#### Exercise instructions
Reproduce word for word the part of the DONSON figure caption starting at "Skip to main" and ending at "the replication fork.".

#### Extract provided
Skip to main content
. Author manuscript; available in PMC: 2017 Oct 1.
Published in final edited form as: Nat Genet. 2017 Feb 13;49(4):537–549. doi: 10.1038/ng.3790

Figure 4. DONSON localizes to the replication fork.

Figure 4

(a–d) DONSON interacts with multiple components of the replication machinery. (a) GFP or GFP-DONSON was precipitated by GFP-Trap, from asynchronous cells or cells accumulated in S-phase with 2 mM HU treatment for 24 h. Heatmap denotes significant interactions identified by mass spectrometry (n=3). Inset: Schematic of the mammalian replisome with selected replication factors. (b) 293FT cells were transfected with the indicated expression vectors in the presence/absence of HU. GFP or GFP-DONSON were isolated by GFP-Trap and co-precipitating proteins visualised by immunoblotting (n=2). Benzonase Nuclease was included to exclude DNA-mediated interactions. The bottom two panels are scanned images of Ponceau S-stained nitrocellulose membrane. (c–d) DONSON localises in close proximity to replication forks. (c–d) PLA was carried out on cells from (a) using the indicated antibodies in the presence/absence of HU (n=2). (c) Quantification of PLA signals. (d) Representative PLA images. (e–f) DONSON interacts with PCNA at replication foci in live cells. (e) Representative confocal images of live cells expressing GFP-DONSON and RFP-PCNA. Boxes indicate representative regions used for FCCS analysis. (f) FCCS measurements of GFP-DONSON and RFP-PCNA reveal significant cross-correlation at replication foci at similar concentrations. Average cross-correlation curves are shown from cells expressing GFP-DONSON in replication foci (red) or non-replicating (grey) cells, or GFP-expressing S-phase nuclei (purple). Inset: Mean cross-correlation amplitude values from multiple cells (error bars indicate SD; n=4, 3 and 5). Increased G(τ) values indicate higher degree of cross-correlation between GFP-DONSON and RFP-PCNA in replication foci. See also Supplementary Fig. 11. (g) iPOND was performed on 293T (n=3), HeLa (n=2) and HCT116 (n=2) cells, and EdU-coprecipitates analysed by mass spectrometry. Data represents the combination of all seven experiments. Log2 abundance denotes the ratio of proteins at nascent DNA compared to mature chromatin. Values >0 represent proteins enriched at forks, whilst values ≤ 0 denote chromatin-bound factors. Scale bars; 10 μm.

#### Exercise data
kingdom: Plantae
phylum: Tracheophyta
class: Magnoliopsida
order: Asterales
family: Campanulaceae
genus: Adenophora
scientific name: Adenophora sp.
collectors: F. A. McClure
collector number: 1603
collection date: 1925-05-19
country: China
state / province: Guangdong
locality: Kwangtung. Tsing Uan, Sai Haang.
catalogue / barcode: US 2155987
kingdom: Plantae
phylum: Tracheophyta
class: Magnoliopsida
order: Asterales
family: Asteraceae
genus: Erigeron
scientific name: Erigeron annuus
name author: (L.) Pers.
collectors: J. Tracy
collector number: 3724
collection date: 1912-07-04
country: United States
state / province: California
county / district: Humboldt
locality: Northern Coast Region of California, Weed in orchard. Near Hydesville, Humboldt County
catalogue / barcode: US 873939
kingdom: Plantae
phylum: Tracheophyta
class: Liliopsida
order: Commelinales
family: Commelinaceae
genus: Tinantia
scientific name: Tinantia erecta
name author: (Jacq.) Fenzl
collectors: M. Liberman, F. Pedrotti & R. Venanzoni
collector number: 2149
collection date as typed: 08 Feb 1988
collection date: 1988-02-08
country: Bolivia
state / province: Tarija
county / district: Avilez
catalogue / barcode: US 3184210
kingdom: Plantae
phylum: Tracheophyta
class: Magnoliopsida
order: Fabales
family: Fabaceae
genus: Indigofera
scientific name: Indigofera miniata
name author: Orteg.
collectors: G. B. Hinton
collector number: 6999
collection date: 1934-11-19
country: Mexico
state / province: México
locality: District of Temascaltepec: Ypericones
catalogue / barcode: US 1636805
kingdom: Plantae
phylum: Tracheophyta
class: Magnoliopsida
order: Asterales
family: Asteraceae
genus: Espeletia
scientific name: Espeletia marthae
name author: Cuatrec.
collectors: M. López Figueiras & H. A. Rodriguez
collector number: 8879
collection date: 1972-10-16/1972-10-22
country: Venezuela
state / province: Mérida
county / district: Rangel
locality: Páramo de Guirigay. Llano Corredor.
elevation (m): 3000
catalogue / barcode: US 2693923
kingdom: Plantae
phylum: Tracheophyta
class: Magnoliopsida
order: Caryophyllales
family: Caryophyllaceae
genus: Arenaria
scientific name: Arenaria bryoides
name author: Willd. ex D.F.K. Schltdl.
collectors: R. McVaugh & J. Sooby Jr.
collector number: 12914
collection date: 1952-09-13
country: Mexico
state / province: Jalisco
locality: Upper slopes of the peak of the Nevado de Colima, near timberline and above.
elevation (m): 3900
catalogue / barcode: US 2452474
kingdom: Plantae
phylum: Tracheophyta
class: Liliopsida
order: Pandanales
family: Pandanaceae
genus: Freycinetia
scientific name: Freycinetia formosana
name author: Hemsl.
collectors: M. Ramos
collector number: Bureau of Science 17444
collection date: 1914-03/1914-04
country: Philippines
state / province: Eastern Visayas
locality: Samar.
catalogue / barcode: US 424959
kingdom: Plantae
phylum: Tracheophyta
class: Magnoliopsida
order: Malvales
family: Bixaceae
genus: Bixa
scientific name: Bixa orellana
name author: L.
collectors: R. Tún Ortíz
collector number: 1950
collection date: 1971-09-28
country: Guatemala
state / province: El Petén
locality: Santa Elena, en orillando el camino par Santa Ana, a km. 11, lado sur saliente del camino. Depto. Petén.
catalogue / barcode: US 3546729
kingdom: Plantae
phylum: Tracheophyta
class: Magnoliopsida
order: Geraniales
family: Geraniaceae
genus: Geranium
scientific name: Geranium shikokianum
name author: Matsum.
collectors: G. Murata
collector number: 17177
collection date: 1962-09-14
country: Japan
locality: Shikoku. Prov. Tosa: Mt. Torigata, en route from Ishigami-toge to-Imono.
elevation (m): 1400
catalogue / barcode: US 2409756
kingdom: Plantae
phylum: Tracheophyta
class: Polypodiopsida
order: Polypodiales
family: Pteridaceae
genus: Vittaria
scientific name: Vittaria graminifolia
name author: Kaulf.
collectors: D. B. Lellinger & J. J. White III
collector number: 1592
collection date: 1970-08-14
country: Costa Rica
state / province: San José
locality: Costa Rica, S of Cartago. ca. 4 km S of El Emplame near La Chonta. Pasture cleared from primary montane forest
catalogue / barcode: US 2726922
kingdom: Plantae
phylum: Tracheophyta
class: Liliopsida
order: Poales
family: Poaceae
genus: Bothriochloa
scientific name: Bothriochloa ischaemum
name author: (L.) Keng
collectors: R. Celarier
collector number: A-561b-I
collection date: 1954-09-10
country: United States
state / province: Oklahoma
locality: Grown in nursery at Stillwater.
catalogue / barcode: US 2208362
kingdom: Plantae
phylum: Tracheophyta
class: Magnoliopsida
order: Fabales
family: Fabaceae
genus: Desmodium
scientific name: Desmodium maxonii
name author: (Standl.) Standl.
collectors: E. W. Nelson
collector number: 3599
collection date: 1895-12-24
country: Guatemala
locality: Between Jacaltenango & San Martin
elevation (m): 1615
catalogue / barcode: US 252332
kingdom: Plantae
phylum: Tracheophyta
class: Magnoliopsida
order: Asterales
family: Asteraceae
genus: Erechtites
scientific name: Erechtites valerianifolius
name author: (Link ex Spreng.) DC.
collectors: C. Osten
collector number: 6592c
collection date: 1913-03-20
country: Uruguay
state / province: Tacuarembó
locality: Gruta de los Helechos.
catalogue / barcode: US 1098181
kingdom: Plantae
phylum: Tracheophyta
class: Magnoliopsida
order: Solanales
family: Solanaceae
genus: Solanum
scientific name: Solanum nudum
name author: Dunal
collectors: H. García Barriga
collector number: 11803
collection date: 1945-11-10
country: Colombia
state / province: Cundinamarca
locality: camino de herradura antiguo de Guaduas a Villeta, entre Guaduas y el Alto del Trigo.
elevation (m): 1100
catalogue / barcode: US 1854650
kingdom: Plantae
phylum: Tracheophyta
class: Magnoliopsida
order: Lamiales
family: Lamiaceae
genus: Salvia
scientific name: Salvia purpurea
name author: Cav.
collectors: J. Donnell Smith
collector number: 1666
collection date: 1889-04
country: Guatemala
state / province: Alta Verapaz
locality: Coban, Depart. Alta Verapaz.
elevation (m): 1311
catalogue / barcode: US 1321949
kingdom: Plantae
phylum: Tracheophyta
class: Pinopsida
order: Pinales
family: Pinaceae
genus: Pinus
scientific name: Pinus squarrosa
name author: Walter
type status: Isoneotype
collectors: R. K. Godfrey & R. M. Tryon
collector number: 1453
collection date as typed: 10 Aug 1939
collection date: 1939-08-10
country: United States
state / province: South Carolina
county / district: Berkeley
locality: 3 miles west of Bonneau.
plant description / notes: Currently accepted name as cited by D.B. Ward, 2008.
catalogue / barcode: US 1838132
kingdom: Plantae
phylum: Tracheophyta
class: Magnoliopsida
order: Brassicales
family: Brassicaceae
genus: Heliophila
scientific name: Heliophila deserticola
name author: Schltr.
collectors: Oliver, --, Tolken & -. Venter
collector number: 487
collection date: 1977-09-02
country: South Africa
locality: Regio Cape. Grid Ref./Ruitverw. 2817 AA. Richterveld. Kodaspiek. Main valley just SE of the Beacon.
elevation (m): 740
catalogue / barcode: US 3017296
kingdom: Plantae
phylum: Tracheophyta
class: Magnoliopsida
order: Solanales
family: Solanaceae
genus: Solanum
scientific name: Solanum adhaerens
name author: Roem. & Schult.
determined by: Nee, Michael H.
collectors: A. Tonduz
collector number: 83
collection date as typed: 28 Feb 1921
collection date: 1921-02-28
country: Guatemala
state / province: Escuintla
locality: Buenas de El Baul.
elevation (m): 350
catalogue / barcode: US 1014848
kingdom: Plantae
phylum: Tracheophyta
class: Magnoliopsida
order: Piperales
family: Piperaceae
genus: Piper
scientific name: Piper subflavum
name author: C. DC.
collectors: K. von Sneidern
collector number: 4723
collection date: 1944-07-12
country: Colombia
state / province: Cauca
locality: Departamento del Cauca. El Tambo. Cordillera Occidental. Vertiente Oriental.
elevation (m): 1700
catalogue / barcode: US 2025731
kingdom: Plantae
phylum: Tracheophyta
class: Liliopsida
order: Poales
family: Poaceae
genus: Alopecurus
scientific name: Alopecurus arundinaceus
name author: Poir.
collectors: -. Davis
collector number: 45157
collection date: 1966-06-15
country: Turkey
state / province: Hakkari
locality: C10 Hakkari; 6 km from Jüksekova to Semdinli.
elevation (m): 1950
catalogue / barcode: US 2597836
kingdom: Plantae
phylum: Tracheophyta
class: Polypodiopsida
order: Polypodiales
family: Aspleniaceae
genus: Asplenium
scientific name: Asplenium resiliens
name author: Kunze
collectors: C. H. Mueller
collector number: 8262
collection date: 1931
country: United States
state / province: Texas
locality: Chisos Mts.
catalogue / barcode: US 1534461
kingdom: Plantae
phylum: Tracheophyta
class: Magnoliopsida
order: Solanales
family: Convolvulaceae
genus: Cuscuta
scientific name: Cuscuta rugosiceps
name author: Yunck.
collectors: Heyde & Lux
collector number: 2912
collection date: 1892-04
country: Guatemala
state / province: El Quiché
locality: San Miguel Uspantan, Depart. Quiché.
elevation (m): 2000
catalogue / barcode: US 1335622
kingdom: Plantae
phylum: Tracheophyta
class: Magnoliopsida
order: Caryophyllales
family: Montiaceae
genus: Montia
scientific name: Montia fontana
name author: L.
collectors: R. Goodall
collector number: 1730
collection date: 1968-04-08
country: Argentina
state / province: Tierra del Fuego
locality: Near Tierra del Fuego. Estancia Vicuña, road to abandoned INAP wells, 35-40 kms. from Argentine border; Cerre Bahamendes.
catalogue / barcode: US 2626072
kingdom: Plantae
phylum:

#### Answer section
Skip to main content
. Author manuscript; available in PMC: 2017 Oct 1.
Published in final edited form as: Nat Genet. 2017 Feb 13;49(4):537–549. doi: 10.1038/ng.3790

Figure 4. DONSON localizes to the replication fork.